Wybrany tekst.
%%

Wydana pierwotnie w 2012 roku gra Giana Sisters: Twisted Dreams od niedawna dostępna jest także na Nintendo Switch. Wcześniej z tą produkcją mogli zapoznać się posiadacze konsol PlayStation 3, PlayStation 4, Xbox 360, Xbox One, Wii U oraz pecetów.
Podobnie jak w przypadku większości platformerów, tytuł ten nie oferuje rozbudowanej, pełnej zwrotów akcji historii. Pewnej nocy dwie siostry wciągnął tajemniczy portal, po czym jedną z nich pożarł smok. Naszym głównym zadaniem jest ocalenie jej, więc wyruszamy w pełną niebezpieczeństw podróż, skacząc po setkach platform i zbierając przy okazji tysiące kryształów.
Najważniejszą, unikalną dla tej produkcji mechaniką jest możliwość przełączania się między dwoma wersjami widzianego świata. Przebywając w kolorowym śnie bohaterka jest zadziorną, zbuntowaną nastolatką, potrafiącą swoim atakiem burzyć wybrane ściany. Wciskając jeden przycisk przenosimy się do mrocznego koszmaru, gdzie Giana zmienia się w grzeczną, blondwłosą dziewczynkę. Wówczas posiada ona możliwość wirowania w powietrzu, dzięki czemu spowalnia spadanie. Zmiana świata nie wpływa także na niektóre obiekty obecne na planszy. Przykładowo gra może wymagać od nas przeskoku do koszmaru, by otworzyć jakąś bramę, wysunąć platformę, czy ukryć most i przedostać się do ukrytych kryształów.
Do dyspozycji graczy twórcy oddali ponad 40 etapów, gdzie ukończenie każdego z nich zajmuje od kilku do kilkunastu minut. Zostały one całkiem dobrze zaprojektowane, skutecznie przyciągając do zabawy. Podstawowe przejście Giana Sisters: Twisted Dreams – Owltimate Edition zajmuje około 5-6 godzin, jednak fani osiągania w grach 100% z pewnością znajdą tutaj zawartość przedłużającą nieco ten czas. Wśród odblokowywanych dodatków znaleźć można wyzwania, czy dodatkowe, coraz to trudniejsze poziomy trudności.
Oprawa audiowizualna produkcji wypada bardzo dobrze. Trójwymiarowa, kolorowa oprawa graficzna jest przyjemna dla oka, a ścieżka dźwiękowa nieźle pasuje do klimatu całości. Do samej jakości portu ciężko mieć większe zastrzeżenia. Produkcja działa na konsoli Nintendo Switch dobrze, bez zauważalnych spadków płynności. Niezależnie od wybranego kontrolera nie napotkałem się na jakiekolwiek problemy ze sterowaniem. Miłym bonusem jest obecność polskiej wersji językowej.
Giana Sisters: Twisted Dreams – Owltimate Edition zdecydowanie powinna przypaść do gustu fanom dwuwymiarowych platformówek. Produkcja oferuje ponad 40 dobrze zaprojektowanych etapów, potrafiących przyciągnąć do ekranu. Największą wadą wydaje się nieco zbyt wysoka cena produkcji.
Grę do recenzji dostarczyło Dead Good Media.

%%

Zawartość zbioru wpisów.

%%

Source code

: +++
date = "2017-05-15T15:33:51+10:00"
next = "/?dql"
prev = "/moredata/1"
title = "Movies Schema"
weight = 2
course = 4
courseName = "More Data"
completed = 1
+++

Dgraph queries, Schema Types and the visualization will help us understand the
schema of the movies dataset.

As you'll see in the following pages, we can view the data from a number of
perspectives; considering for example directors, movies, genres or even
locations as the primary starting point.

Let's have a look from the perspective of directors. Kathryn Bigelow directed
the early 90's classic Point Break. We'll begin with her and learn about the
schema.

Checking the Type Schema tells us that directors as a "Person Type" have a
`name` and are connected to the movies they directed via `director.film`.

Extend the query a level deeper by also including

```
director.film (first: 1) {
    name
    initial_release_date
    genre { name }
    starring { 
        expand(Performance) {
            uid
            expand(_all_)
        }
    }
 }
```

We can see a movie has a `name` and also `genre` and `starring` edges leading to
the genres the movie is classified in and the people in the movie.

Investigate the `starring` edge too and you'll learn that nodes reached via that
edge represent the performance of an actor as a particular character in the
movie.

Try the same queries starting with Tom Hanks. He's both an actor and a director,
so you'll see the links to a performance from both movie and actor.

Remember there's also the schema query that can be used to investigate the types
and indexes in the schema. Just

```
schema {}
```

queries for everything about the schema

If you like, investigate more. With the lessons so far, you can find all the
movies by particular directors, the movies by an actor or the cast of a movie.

%%

Polecenia do wykonania.
[A] Zaktualizuj fragment recenzji: przepisz wszystko od słów „Oprawa audiowizualna produkcji” aż po słowa „polskiej wersji językowej.”, wstawiając „muzyka” w miejsce „ścieżka dźwiękowa”.
[B] Oceń, czy poniższe stwierdzenia są zgodne z recenzją. Przy każdym odpowiedz „tak” lub „nie” i zacytuj rozstrzygające słowa recenzji.
(i) Gra ukazała się pierwotnie w 2012 roku.
(ii) W mrocznym koszmarze Giana potrafi swoim atakiem burzyć wybrane ściany.
(iii) Gra nie ma polskiej wersji językowej.
[C] Odpowiedz krótko na pytania na podstawie recenzji:
(i) Ile etapów oddali twórcy do dyspozycji graczy?
(ii) Ile zajmuje podstawowe przejście gry?
(iii) Kto dostarczył grę do recenzji?

Rozwiązania poniżej.
[A]
Oprawa audiowizualna produkcji wypada bardzo dobrze. Trójwymiarowa, kolorowa oprawa graficzna jest przyjemna dla oka, a muzyka nieźle pasuje do klimatu całości. Do samej jakości portu ciężko mieć większe zastrzeżenia. Produkcja działa na konsoli Nintendo Switch dobrze, bez zauważalnych spadków płynności. Niezależnie od wybranego kontrolera nie napotkałem się na jakiekolwiek problemy ze sterowaniem. Miłym bonusem jest obecność polskiej wersji językowej.

[B]
(i) Tak: „Wydana pierwotnie w 2012 roku”.
(ii) Nie: „Przebywając w kolorowym śnie bohaterka jest zadziorną, zbuntowaną nastolatką, potrafiącą swoim atakiem burzyć wybrane ściany”.
(iii) Nie: „Miłym bonusem jest obecność polskiej wersji językowej.”

[C]
(i) Ponad 40.
(ii) Około 5-6 godzin.
(iii) Dead Good Media.